• [Document extract]
I recall GBahnsen wrote a relatively critical review of DChilton's DoV, by which I mean he did not recommend it as a well-written, coherent treatment. One of his problems was with the publisher/editor (GNorth) inputs. The book was delayed and sent back to the author and reworded in order to get new material forced in, and an alternate interpretive "template" overlaid (just read the editor's intro which is in the book for evidence of the process, about which there is nearly boasting). The result, according to GB, renders a confused final product.
If you understand this to start with, it could make handling the drawbacks bearable, while still offering a few insightful comments on some portion or other. DoV presents the view that Revelation is delivered to John in anticipation of the Roman assault on Jerusalem in AD70. In some ways, the interpretation comes across like an anti-LateGreatPlanetEarth. I mean, that instead of attack helicopters and tanks taken from the description, DC can also go for a viewpoint interpretation; (for example) the "hail" of Rev.16:21 understood as Roman siege trebuchet ammunition. Allegedly, this kind of detailed prediction is meant to prove the prophet's accuracy to those who observe the catastrophe first hand, or who later compare report of the battle to the advance notice.
On either interpretation (the HalLindsey style or the preterist), what's falling on men isn't iceballs from clouds. DC's reason for the inspired author's "coded description?" Is it prophetic hyperbole? Did he need to get his manuscript past Imperial censors worried about their latest technology getting into the wrong hands?
I don't claim there is nothing useful to be found in the book. It would not surprise me at all if those who had the opportunity to compare Revelation's judgments to events they lived through, even at so close a time, legitimately analogized John's descriptions of divine judgments to such a catastrophe, especially one that brought a terrible end to the final rebels of the Old Covenant order. Certainly, there are arguments for an "early date" to Revelation's composition, and if the Apocalypse is written prior to AD70, apt connections are fair.

• [Supplied information]

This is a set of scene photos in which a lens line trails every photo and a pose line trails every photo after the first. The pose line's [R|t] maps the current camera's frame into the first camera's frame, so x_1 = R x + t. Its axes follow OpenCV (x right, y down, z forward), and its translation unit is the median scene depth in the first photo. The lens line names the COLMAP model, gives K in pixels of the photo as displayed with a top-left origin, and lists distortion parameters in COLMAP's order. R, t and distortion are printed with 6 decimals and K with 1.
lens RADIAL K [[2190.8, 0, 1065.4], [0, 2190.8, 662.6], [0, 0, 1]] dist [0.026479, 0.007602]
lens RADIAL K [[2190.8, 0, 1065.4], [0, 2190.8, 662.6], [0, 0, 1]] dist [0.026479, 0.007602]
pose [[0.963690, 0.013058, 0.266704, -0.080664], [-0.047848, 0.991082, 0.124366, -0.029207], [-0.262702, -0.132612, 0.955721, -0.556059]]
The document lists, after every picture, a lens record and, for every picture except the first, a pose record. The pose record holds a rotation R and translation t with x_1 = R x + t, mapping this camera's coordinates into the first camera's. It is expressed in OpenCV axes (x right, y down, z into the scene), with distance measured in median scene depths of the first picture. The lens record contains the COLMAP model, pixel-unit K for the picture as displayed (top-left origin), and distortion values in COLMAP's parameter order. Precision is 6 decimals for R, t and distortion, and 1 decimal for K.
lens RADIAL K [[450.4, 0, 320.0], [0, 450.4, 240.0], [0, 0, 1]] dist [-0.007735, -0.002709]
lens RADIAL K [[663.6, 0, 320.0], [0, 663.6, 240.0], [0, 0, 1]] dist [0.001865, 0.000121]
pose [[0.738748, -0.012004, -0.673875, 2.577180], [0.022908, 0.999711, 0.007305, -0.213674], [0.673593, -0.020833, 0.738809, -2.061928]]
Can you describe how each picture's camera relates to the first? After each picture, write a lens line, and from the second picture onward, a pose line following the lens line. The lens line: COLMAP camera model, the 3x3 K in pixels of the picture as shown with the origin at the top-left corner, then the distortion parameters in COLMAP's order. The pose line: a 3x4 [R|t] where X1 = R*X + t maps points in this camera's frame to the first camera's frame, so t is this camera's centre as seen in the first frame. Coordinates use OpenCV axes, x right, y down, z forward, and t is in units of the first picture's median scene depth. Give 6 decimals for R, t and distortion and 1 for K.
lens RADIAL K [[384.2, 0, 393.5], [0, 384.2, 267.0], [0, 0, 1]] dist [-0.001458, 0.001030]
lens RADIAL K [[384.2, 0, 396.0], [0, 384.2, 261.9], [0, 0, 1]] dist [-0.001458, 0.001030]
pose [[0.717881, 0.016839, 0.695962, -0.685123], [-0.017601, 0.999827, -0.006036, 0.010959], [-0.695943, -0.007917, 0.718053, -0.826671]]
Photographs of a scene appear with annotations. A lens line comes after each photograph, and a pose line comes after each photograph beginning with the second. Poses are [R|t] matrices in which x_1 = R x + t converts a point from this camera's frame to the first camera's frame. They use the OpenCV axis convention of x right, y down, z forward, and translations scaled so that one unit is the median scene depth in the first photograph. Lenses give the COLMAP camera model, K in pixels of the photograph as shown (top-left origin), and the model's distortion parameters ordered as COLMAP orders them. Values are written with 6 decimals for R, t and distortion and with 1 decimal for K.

• [What you will do]
a: Update the post about the book DoV between "On either interpretation" and "the wrong hands?", inclusive, replacing "iceballs" with "hailstones".
b: Do these statements agree with the post about the book DoV? Answer yes or no for each, quoting the deciding words. (i) The book treats Revelation as given to John ahead of the Roman assault on Jerusalem in AD70. (ii) GBahnsen recommended the book as a well-written, coherent treatment. (iii) The writer claims there is nothing useful in the book.
c: Continue the post about the book DoV from its last sentence.

• [Answers by item number]
a:
On either interpretation (the HalLindsey style or the preterist), what's falling on men isn't hailstones from clouds. DC's reason for the inspired author's "coded description?" Is it prophetic hyperbole? Did he need to get his manuscript past Imperial censors worried about their latest technology getting into the wrong hands?

b:
(i) Yes: "DoV presents the view that Revelation is delivered to John in anticipation of the Roman assault on Jerusalem in AD70."
(ii) No: "he did not recommend it as a well-written, coherent treatment."
(iii) No: "I don't claim there is nothing useful to be found in the book."

c:
A full or nearly-full preterist interpretation of Revelation really verges on mandating a world-improving expectation of the church's role and witness. There is a merging of time into eternity. If Revelation is fulfilled in detail by AD70, is there a realistic expectation that these events will be recapitulated or otherwise surpassed by an end-time apostasy? Does a final Old Covenant judgment presage a future New Covenant judgment? Or is the tragedy of history discovered completely in the events of the humiliation of Christ and the devastation of the previous, rebellious order? The postmillennial outlook sees an eventual return to Edenic, paradise-on-earth conditions. John's paradisaical descriptions in his final chs commence with the end of the Old Covenant order on this interpretation. It's upward from there.
I don't think an early date for Revelation's writing is a problem, or that the fall of Jerusalem might stand as a kind of instant-validation of John's prophetic vision. But to insist that this judgment is THE subject of the book, and predicts a detailed fulfillment of it in the end of the Old Covenant people, city, and temple, misses (in my view) the arrow pointing believers to Christ and hope beyond this life and this world. The world/wilderness context is not improving, and it won't improve. The church will have to deal institutionally throughout this intermediate time with declension and apostasy. But, the true church and its believers should never lose heart when in the end Christ surely triumphs and brings his people and kingdom together in full expression. There's my amillenialism showing.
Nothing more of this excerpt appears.